The government will also eliminate the Universal Child Care Benefit and the Canada Child Tax benefit, and replace those programs with a new plan called the Canada Child Benefit.

The CCB will provide a benefit of $6,400 per each child under the age of six and $5,400 for each child aged six through 17.

But on the portion of adjusted family net income between $30,000 and $65,000, the benefit will be phased out at a rate of seven per cent for a one-child family, 13.5 per cent for a two-child family, 19 per cent for a three-child family and 23 per cent for larger families.
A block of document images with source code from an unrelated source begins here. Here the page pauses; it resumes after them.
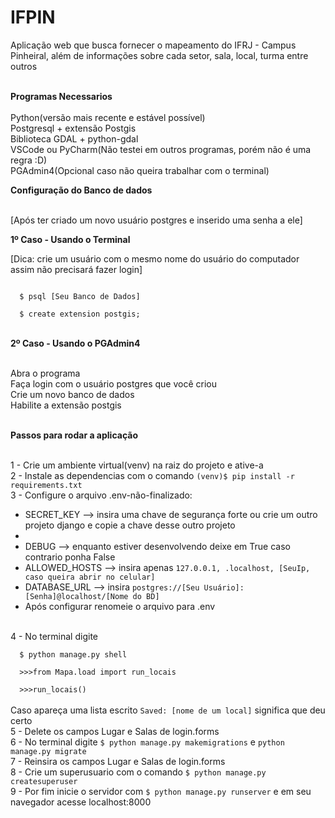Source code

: # IFPIN
Aplicação web que busca fornecer o mapeamento do IFRJ - Campus Pinheiral, além de informações sobre cada setor, sala, local, turma entre outros<br><br>

<strong>Programas Necessarios</strong> <br><br>
Python(versão mais recente e estável possível) <br>
Postgresql + extensão Postgis <br>
Biblioteca GDAL + python-gdal <br>
VSCode ou PyCharm(Não testei em outros programas, porém não é uma regra :D) <br>
PGAdmin4(Opcional caso não queira trabalhar com o terminal)

<strong>Configuração do Banco de dados</strong><br><br>

[Após ter criado um novo usuário postgres e inserido uma senha a ele]<br>


<strong>1º Caso - Usando o Terminal</strong><br>

[Dica: crie um usuário com o mesmo nome do usuário do computador assim não precisará fazer login]

<code>
  $ psql [Seu Banco de Dados]<br>
  $ create extension postgis;
</code><br>

<strong>2º Caso - Usando o PGAdmin4</strong><br><br>

Abra o programa<br>
Faça login com o usuário postgres que você criou<br>
Crie um novo banco de dados<br>
Habilite a extensão postgis<br><br>

<strong>Passos para rodar a aplicação</strong><br><br>

1 - Crie um ambiente virtual(venv) na raiz do projeto e ative-a<br>
2 - Instale as dependencias com o comando <code>(venv)$ pip install -r requirements.txt</code><br>
3 - Configure o arquivo .env-não-finalizado:
<ul>
      <li> SECRET_KEY --> insira uma chave de segurança forte ou crie um outro projeto django e copie a chave desse outro projeto <li>
      <li> DEBUG --> enquanto estiver desenvolvendo deixe em True caso contrario ponha False </li>
      <li> ALLOWED_HOSTS --> insira apenas <code>127.0.0.1, .localhost, [SeuIp, caso queira abrir no celular]</code> </li>
      <li> DATABASE_URL --> insira <code>postgres://[Seu Usuário]:[Senha]@localhost/[Nome do BD]</code></li>
      <li> Após configurar renomeie o arquivo para .env </li>
</ul><br>
4 - No terminal digite<br>
<code>
  $ python manage.py shell<br>
  >>>from Mapa.load import run_locais<br>
  >>>run_locais()
</code><br>
Caso apareça uma lista escrito <code>Saved: [nome de um local]</code> significa que deu certo<br>
5 - Delete os campos Lugar e Salas de login.forms<br>
6 - No terminal digite <code>$ python manage.py makemigrations</code> e <code>python manage.py migrate</code><br>
7 - Reinsira os campos Lugar e Salas de login.forms<br>
8 - Crie um superusuario com o comando <code>$ python manage.py createsuperuser</code><br>
9 - Por fim inicie o servidor com <code>$ python manage.py runserver</code> e em seu navegador acesse localhost:8000<br>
Where adjusted family net income exceeds $65,000, the remaining benefits will be phased out at rates of 3.2 per cent for a one-child family, 5.7 per cent for a two-child family, eight per cent for a three-child family and 9.5 per cent for larger families, on the portion of income above $65,000.

The benefit is non-taxable and the government claims it will give nine of 10 families an average increase of $2,300 a year over the programs that it replaces.

Other budget measures that will affect northerners and Inuit, and in some cases, all other Canadians, include:

• a rise in Nunavut’s territorial financing formula transfer to $1.489 billion in 2016-17, for total federal transfers of $1.54 billion, equal to $41,060 for every man, woman and child living in Nunavut;

• a tax cut for people with taxable incomes of beween $44,700 and $89,401, from a rate of 22 per cent down to 20.5 per cent, which the government claims is worth $1,340 per year for a two-income household;

• a tax increase, from a rate of 29 per cent to 33 per cent, for incomes greater than $200,000 per year;

• $500 million over five years, starting in 2016–17, for a new program to improve broadband internet in rural and remote communities;

• $19 million over five years for studies by Indigenous and Northern Affairs Canada in the Beaufort Sea, Baffin Bay and Davis Strait, the Kivalliq and Kitikmeot regions, and the Arctic Islands of Nunavut, to gather information on whether oil and gas activities should occur;

• $10.1 million over four years, starting in 2016–17, for the Northern Projects Management Office, which helps mining companies navigate the northern regulatory system — the NPMO is part of the Canadian Northern Economic Development Agency; and

• $64.5 million over five years, starting in 2016-17, for Nutrition North Canada, and $13.8 million per year to expand the program to all northern isolated communities — but the structure of the program will remain unchanged.